* PAGE EXCERPT:
------------------------------------------------------------------------
Skip to main content

Java 8 Lambdas applied to QuickSort algorithm

In this article I'm going to review Java 8 Lambdas use cases after I've watched the Lambdas have come to Java! screencast from Typesafe. As a nice example, I've decided to count comparisons in the Quicksort algorithm.
  1. Basic algorithm.
  2. Inline lambdas.
  3. Method references.
Basic algorithm
Here is a basic implementation where we count comparisons in the Quicksort algorithm:
public class QuickSort {
    public static long countComparisons(List<Integer> a) {
        if (a.size() <= 1) return 0;
        int p = getPivot(a);
        int i = 1;
        for (int j = 1; j < a.size(); j++) {
             if (a.get(j) < p) {
                 if (j > i) swapInList(a, i, j);
                 i++;
             }
        }
        swapInList(a, 0, i - 1);
        return countComparisons(a.subList(0, i - 1)) +
                countComparisons(a.subList(i, a.size())) + a.size() - 1;
    }

    private static Integer getPivot(List<Integer> a) {
        return a.get(0);
    }

    private static void swapInList(List<Integer> a, int i, int j) {
        int temp = a.get(j);
        a.set(j, a.get(i));
        a.set(i, temp);
    }
}
Above the getPivot method is a crucial point of the Quicksort algorithm. The choice of pivot affects the algorithm performance. So I'd like to be able to provide an external implementation of this method and use "median of three" rule, for example. This rule means choosing the median of the first, middle and last element as a pivot.
------------------------------------------------------------------------
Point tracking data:
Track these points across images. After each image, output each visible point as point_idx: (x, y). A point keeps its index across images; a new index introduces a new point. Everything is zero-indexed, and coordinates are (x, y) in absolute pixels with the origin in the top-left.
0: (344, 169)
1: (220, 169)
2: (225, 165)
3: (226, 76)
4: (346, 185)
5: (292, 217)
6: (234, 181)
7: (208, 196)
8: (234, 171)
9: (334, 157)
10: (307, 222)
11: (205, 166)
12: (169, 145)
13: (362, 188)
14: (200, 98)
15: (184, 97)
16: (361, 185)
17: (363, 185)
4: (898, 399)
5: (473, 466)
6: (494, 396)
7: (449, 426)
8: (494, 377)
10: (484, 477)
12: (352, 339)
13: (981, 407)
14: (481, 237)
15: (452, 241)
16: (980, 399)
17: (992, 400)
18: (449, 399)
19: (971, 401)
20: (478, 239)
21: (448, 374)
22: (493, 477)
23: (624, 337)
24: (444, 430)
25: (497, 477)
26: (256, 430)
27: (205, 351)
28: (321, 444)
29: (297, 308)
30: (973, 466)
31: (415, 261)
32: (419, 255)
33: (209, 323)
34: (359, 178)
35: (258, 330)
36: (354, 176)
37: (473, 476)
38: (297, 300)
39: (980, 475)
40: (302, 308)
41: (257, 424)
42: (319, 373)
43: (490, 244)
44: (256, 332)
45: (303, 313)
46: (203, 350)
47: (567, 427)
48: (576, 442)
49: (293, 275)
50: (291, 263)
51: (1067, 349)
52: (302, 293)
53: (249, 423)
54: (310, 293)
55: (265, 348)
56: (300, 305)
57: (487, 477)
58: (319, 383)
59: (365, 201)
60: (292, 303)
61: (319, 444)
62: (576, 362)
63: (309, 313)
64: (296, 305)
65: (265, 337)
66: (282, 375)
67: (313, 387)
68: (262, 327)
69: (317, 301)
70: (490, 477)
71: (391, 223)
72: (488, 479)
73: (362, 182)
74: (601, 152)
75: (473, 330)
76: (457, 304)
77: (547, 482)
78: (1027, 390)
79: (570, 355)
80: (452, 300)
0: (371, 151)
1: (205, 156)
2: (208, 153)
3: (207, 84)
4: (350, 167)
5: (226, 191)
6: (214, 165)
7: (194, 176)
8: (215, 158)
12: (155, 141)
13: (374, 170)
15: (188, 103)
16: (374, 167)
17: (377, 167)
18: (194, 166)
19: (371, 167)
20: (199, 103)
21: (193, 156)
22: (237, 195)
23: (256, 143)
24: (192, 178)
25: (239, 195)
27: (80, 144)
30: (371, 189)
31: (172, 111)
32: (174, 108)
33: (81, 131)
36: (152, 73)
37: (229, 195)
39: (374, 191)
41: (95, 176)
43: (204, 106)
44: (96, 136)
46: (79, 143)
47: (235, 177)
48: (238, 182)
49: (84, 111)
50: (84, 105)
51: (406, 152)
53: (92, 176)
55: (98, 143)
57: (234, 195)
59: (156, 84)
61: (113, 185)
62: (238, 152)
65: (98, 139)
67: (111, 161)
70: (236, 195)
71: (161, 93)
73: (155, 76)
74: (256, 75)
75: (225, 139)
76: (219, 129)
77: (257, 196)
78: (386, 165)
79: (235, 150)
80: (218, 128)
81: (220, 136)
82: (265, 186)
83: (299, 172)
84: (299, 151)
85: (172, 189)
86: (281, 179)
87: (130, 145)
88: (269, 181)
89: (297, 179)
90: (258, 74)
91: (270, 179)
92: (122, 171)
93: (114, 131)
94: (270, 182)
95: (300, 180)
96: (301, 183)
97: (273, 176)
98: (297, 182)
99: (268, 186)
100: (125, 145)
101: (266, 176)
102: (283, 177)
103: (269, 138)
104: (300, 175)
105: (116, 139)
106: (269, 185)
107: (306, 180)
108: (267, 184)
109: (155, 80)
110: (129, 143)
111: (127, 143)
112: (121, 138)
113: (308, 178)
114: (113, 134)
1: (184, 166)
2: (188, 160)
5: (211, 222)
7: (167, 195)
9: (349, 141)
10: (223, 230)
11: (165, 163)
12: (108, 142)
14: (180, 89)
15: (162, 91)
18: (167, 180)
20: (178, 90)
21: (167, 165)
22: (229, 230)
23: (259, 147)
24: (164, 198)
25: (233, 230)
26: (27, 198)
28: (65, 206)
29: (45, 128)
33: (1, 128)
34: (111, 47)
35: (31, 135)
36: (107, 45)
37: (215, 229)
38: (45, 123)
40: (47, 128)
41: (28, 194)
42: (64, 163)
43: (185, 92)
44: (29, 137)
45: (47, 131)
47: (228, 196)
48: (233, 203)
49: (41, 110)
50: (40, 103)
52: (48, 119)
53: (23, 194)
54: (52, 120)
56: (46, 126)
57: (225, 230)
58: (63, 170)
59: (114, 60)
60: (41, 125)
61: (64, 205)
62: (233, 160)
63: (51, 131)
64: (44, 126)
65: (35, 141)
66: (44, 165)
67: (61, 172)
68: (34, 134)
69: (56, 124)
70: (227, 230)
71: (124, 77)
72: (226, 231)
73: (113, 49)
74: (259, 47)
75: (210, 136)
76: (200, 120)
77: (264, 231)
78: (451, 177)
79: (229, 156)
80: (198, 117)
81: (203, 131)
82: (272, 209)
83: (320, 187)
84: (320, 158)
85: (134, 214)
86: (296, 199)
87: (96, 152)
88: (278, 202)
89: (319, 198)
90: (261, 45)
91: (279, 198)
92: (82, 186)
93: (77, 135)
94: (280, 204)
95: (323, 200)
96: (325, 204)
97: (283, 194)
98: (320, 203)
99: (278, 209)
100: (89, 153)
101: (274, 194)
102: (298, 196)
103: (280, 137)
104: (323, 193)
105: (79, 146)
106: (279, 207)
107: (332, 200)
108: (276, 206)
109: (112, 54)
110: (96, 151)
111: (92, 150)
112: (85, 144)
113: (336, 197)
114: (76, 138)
------------------------------------------------------------------------
* WHAT THE EXERCISE ASKS: In the Quicksort article, how is the "median of three" rule defined?

* COMPLETED EXERCISE: It means choosing the median of the first, middle and last element as a pivot.